* [What the exercise asks]: What follows is a set of records; give them all back exactly.

* [Source data]:
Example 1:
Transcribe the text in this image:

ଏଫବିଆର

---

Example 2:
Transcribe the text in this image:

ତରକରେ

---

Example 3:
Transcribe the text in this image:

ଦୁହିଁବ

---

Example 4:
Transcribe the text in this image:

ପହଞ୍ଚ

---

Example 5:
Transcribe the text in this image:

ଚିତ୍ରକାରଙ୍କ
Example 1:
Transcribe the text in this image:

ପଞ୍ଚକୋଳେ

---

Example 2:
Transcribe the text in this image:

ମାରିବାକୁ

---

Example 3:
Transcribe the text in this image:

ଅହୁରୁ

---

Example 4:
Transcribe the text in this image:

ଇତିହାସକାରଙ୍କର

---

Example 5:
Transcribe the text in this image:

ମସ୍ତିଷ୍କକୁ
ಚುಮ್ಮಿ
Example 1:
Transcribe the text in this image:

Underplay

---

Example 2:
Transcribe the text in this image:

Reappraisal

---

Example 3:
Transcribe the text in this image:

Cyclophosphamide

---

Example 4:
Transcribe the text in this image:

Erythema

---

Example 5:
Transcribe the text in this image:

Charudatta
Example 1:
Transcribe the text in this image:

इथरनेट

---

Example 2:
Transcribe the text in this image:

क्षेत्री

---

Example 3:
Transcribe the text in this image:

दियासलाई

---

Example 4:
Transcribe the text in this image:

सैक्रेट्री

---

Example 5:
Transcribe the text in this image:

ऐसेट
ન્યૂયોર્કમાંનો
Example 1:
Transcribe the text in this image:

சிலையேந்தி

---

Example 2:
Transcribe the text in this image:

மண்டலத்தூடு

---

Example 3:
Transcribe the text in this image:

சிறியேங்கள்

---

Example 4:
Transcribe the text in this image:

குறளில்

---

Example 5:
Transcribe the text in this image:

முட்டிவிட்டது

* [Response for this exercise]:
Example 1:
Transcribe the text in this image:

ଏଫବିଆର

---

Example 2:
Transcribe the text in this image:

ତରକରେ

---

Example 3:
Transcribe the text in this image:

ଦୁହିଁବ

---

Example 4:
Transcribe the text in this image:

ପହଞ୍ଚ

---

Example 5:
Transcribe the text in this image:

ଚିତ୍ରକାରଙ୍କ
Example 1:
Transcribe the text in this image:

ପଞ୍ଚକୋଳେ

---

Example 2:
Transcribe the text in this image:

ମାରିବାକୁ

---

Example 3:
Transcribe the text in this image:

ଅହୁରୁ

---

Example 4:
Transcribe the text in this image:

ଇତିହାସକାରଙ୍କର

---

Example 5:
Transcribe the text in this image:

ମସ୍ତିଷ୍କକୁ
ಚುಮ್ಮಿ
Example 1:
Transcribe the text in this image:

Underplay

---

Example 2:
Transcribe the text in this image:

Reappraisal

---

Example 3:
Transcribe the text in this image:

Cyclophosphamide

---

Example 4:
Transcribe the text in this image:

Erythema

---

Example 5:
Transcribe the text in this image:

Charudatta
Example 1:
Transcribe the text in this image:

इथरनेट

---

Example 2:
Transcribe the text in this image:

क्षेत्री

---

Example 3:
Transcribe the text in this image:

दियासलाई

---

Example 4:
Transcribe the text in this image:

सैक्रेट्री

---

Example 5:
Transcribe the text in this image:

ऐसेट
ન્યૂયોર્કમાંનો
Example 1:
Transcribe the text in this image:

சிலையேந்தி

---

Example 2:
Transcribe the text in this image:

மண்டலத்தூடு

---

Example 3:
Transcribe the text in this image:

சிறியேங்கள்

---

Example 4:
Transcribe the text in this image:

குறளில்

---

Example 5:
Transcribe the text in this image:

முட்டிவிட்டது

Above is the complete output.